Doctors have been using vision tests for years to diagnose head injuries. Because 50 percent of our brain plays a role in vision, a disruption in eyesight is a pretty sure indication of a brain injury. RightEye takes the test to the next level by providing in just four minutes a clear diagnosis using a test on mobile software.

“The problem with physician tracking that is it’s relatively subjective,” Chief Science Officer Melissa Hunfalvay tells Inverse “When you have a product that does all of that instantaneously, using eye movements you can be a lot more specific.”

Dr. James Masterson, head of the Excela Health Sports Concussion Program who works with a number of athletic trainers and Penn State campuses, tells Inverse that using RightEye has already increased the efficiency of treatment but says no test is perfect.

“There’s no practical test that can really tell us about the axons in the brain and neurons in the brain and there’s no test that’s sensitive enough to look at them all,” says Masterson.

The Ahead 300 device just received FDA clearance.

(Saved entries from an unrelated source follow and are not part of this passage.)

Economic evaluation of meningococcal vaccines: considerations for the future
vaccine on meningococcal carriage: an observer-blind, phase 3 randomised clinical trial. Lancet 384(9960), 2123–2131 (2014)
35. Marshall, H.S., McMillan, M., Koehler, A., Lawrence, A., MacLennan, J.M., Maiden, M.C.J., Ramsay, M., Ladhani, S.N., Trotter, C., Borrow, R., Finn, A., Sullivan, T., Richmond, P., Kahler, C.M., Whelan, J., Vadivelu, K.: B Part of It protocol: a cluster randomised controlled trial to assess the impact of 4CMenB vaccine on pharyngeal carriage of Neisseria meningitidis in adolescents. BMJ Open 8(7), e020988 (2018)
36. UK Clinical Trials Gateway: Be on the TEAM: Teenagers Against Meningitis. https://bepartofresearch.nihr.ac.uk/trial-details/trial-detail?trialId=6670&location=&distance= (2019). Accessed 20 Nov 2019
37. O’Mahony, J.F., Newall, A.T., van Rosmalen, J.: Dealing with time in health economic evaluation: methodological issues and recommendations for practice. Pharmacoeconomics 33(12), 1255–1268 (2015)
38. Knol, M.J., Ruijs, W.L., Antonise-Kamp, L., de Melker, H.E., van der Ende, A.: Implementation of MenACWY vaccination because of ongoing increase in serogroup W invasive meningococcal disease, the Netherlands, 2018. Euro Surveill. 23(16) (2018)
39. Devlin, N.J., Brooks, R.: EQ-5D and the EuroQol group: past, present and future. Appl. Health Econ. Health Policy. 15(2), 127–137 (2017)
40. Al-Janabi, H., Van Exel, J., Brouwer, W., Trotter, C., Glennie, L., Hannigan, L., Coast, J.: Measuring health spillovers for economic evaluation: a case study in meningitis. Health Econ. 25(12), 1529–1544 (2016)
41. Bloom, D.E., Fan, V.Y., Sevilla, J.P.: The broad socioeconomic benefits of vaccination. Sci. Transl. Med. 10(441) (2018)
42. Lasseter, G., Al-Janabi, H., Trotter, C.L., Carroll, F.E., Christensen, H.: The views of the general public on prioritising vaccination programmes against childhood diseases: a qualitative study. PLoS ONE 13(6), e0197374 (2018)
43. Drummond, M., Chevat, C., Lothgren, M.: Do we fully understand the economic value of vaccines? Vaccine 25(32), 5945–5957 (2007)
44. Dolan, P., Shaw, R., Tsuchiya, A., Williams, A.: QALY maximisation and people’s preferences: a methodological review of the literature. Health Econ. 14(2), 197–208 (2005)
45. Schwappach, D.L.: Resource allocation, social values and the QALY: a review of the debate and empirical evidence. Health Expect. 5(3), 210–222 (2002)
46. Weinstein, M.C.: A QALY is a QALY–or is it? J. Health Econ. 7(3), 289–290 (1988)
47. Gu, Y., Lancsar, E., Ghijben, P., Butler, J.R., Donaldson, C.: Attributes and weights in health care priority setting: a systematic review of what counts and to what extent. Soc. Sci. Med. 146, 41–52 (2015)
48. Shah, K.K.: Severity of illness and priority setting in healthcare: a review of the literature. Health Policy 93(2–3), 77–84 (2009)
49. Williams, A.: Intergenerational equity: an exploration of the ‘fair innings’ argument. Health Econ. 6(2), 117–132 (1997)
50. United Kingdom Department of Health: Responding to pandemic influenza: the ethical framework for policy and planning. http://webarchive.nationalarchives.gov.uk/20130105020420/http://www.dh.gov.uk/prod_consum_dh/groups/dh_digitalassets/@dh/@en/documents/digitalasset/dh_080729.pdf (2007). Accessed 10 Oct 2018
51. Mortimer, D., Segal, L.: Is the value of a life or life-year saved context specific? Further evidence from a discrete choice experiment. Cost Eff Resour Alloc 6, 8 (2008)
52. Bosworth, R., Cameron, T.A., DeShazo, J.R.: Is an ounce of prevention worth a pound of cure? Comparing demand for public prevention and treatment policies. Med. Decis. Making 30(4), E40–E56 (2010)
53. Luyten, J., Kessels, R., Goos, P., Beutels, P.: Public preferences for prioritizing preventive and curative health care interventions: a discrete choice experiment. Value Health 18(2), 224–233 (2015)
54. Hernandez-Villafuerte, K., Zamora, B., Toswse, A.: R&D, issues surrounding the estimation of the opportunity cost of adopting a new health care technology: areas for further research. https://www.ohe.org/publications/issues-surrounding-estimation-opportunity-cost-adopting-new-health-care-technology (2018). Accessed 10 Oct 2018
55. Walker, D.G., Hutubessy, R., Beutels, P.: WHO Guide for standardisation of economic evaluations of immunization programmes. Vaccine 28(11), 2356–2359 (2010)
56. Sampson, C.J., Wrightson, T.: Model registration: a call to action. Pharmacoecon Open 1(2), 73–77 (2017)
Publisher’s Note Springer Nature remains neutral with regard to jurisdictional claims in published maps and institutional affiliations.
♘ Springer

The Ahead300 device just received FDA clearance in September, but it’s only been approved for use on people aged 18-65.

Prichep is already looking ahead: “How long until a concussion is healed?” she wonders. The technology could also be used to detect cognitive defects of aging, such as dementia.

But even the technology of Brainscope and RightEye could be obsolete in a few decades. SynchThink, one of RightEye’s competitors, uses cameras in a virtual reality headset to track eye-movement instead of a mobile test.